# [ЧТО СДЕЛАТЬ]
1 > В последнем абзаце текста о Ницше выпишите все слова, которые приведены в кавычках и прямо приписаны Хайдеггеру через «Первым это заметил Хайдеггер» и «По Хайдеггеру».
2 > Над каким произведением работал Ницше, когда записал, что больше не оглядывается на читателей? Ответ найдите в тексте о Ницше.

---- ТЕКСТ ДЛЯ ЧТЕНИЯ

Глубочайшие умы посленицшевской эпохи страстно пытались проникнуть в смысл, который Ницше вдохнул в эту книгу-призрак. Я ощущаю буквально тоску в словах, пожалуй, самого великого из них, Мартина Хайдеггера: «Мысли мыслителя ранга Ницше – отголосок еще не познанной истории бытия в слове, которое исторический человек говорит на его, бытия «языке»… Мы, нынешние, однако, еще не знаем причины, почему самое сокровенное в метафизике Ницше не могло быть вверено общественности им самим, но осталось таящимся в наследии; все еще таящимся, хотя это наследие в основном, пусть в очень обманчивом облике, стало доступным».1 Но, по-видимому, это и не входило, строго говоря, в его планы, поскольку он никак не хотел «вверить общественности» самое сокровенное в форме метафизики.
Нельзя не признать, что это эзотерическое ницшеанство крайне резистентно любой иной организации в текст, кроме простой публикации. Это все больше начинает осознавать и сам Ницше, когда в самый разгар работы над “Волей к власти” делает поистине пронзительную запись: “На читателей я больше не оглядываюсь. Как мог бы я писать для читателей?.. Но я записываю самого себя для себя”. Что толкнуло Ницше на произнесение этих слов: отчаяние от непонимания современников или погружение в такую пучину своего существа, которая исключают уже возможность коммуникации с другими, во всяком случае, с помощью слов?
Несомненно, горечь от непонимания пронизывает все Посмертные фрагменты. Но это “неуважение” к читателю имеет и более глубокие корни. При чтении этих фрагментов возникает впечатление, что Ницше высказал гораздо меньше того, что чувствовал и над чем постоянно размышлял. Пережить и передать пережитое — далеко не одно и то же. По мере работы над “Волей к власти” он все больше приближался к исчерпанию возможностей языка. Я ощущаю, как он почти физически тяготился этой ограничивающей его клеткой, как, часто рискуя нарушить законы языкового взаимопонимания между людьми, он подходил к опасной черте, когда мысль вырывалась за пределы языка. Он вплотную подошел к границе, за которой начинается невыразимое и непередаваемое.
Это страстное стремление выразить невыразимое делали “Волю к власти” и в целом ницшевскую философию в принципе незавершаемой. Первым это заметил Хайдеггер: “Собственно философия Ницше... так и не была доведена до своего окончательного формулирования и публикации как произведения ни в течение десятилетия 1879 — 1889 гг., ни в предшествующие годы”. По Хайдеггеру, то, что сам Ницше опубликовал, — “лишь фасад”, а его подлинная философия так и осталась в “посмертной форме”. По-видимому, эта “посмертная форма” — единственно возможный способ существования подлинного ницшеанства.

--------
---- ИЗВЛЕЧЁННЫЕ ЗАПИСИ

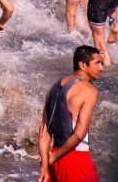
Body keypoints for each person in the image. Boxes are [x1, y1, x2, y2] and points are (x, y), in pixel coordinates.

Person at [38, 45, 104, 182]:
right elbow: (79, 134)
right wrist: (55, 157)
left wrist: (45, 165)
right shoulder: (89, 90)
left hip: (52, 160)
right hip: (75, 159)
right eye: (97, 63)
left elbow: (44, 132)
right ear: (82, 65)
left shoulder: (53, 88)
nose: (101, 68)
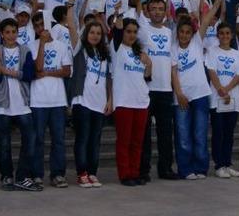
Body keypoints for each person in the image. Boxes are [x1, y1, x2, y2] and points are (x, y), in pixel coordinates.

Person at [171, 0, 222, 180]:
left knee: (200, 134)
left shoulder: (196, 43)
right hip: (182, 97)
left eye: (187, 32)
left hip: (200, 95)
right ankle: (185, 169)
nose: (185, 35)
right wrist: (179, 94)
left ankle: (201, 168)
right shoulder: (173, 48)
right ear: (177, 33)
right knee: (183, 136)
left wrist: (216, 3)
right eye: (181, 32)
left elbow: (207, 19)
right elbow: (174, 72)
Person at [0, 18, 40, 192]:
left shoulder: (25, 51)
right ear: (2, 34)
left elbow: (29, 75)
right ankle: (7, 176)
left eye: (14, 32)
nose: (11, 35)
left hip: (22, 103)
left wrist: (7, 71)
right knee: (4, 144)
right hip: (1, 104)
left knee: (30, 140)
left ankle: (23, 176)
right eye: (7, 32)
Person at [134, 0, 177, 181]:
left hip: (166, 89)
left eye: (161, 8)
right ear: (148, 11)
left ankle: (165, 169)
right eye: (154, 8)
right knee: (144, 134)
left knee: (165, 133)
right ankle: (143, 171)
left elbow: (173, 64)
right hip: (146, 88)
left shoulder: (169, 32)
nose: (158, 11)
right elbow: (137, 2)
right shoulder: (142, 28)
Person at [109, 13, 153, 186]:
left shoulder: (140, 53)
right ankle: (125, 174)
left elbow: (147, 78)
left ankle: (135, 172)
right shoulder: (118, 49)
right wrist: (119, 12)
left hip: (141, 102)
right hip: (124, 102)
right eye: (128, 31)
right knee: (124, 141)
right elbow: (117, 32)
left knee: (137, 141)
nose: (132, 35)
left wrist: (149, 65)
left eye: (135, 31)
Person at [30, 23, 73, 189]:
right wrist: (41, 43)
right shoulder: (31, 46)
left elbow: (66, 71)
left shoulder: (61, 46)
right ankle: (37, 174)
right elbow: (37, 67)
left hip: (57, 100)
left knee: (59, 140)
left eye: (44, 25)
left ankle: (58, 174)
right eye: (38, 26)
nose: (41, 29)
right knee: (38, 139)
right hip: (38, 100)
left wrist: (47, 73)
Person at [70, 21, 112, 188]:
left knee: (95, 140)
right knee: (83, 138)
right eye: (92, 32)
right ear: (86, 34)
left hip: (100, 103)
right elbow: (72, 28)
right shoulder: (80, 51)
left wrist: (110, 100)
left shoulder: (104, 54)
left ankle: (92, 172)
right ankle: (82, 173)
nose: (95, 35)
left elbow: (108, 79)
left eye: (98, 33)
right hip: (83, 102)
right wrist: (71, 6)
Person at [206, 22, 239, 178]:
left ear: (232, 35)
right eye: (221, 33)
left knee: (229, 133)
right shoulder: (212, 51)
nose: (225, 36)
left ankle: (228, 164)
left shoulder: (237, 54)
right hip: (217, 99)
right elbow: (212, 72)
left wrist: (227, 90)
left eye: (227, 33)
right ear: (218, 35)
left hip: (232, 99)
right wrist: (221, 91)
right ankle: (219, 165)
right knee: (218, 132)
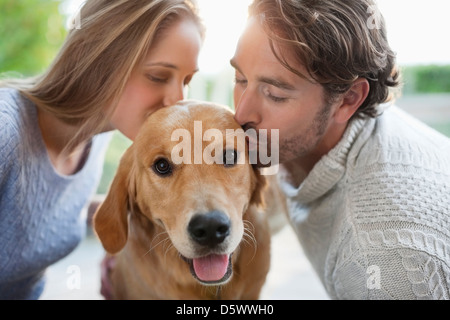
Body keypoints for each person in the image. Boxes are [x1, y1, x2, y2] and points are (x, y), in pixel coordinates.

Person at [231, 0, 450, 299]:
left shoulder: (382, 262)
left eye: (275, 94)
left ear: (348, 100)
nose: (241, 113)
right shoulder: (289, 141)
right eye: (240, 79)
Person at [0, 0, 204, 300]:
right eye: (158, 77)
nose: (177, 99)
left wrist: (122, 229)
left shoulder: (99, 138)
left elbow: (45, 208)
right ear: (98, 57)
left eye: (186, 81)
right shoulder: (6, 132)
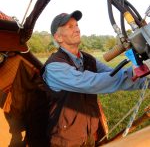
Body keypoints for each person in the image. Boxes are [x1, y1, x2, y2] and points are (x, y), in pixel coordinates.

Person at [42, 10, 146, 147]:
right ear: (58, 37)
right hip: (65, 139)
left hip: (90, 134)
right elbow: (91, 82)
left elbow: (113, 74)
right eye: (70, 27)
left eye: (77, 25)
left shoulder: (87, 59)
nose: (77, 29)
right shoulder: (55, 66)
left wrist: (145, 79)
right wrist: (133, 72)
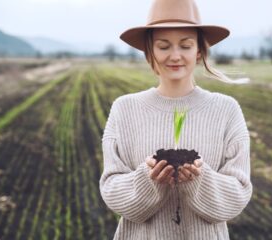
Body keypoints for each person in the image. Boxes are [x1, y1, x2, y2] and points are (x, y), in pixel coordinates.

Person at [99, 0, 252, 239]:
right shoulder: (124, 109)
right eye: (163, 46)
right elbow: (111, 188)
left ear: (199, 50)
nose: (175, 56)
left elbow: (239, 193)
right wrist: (149, 180)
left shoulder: (226, 110)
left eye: (186, 45)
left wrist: (199, 180)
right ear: (149, 50)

--------

# [ОТВЕТЫ ПО ЗАДАНИЯМ]
1 >
1. «Собственно философия Ницше... так и не была доведена до своего окончательного формулирования и публикации как произведения ни в течение десятилетия 1879 — 1889 гг., ни в предшествующие годы»
2. «лишь фасад»
3. «посмертной форме»

2 > Над «Волей к власти».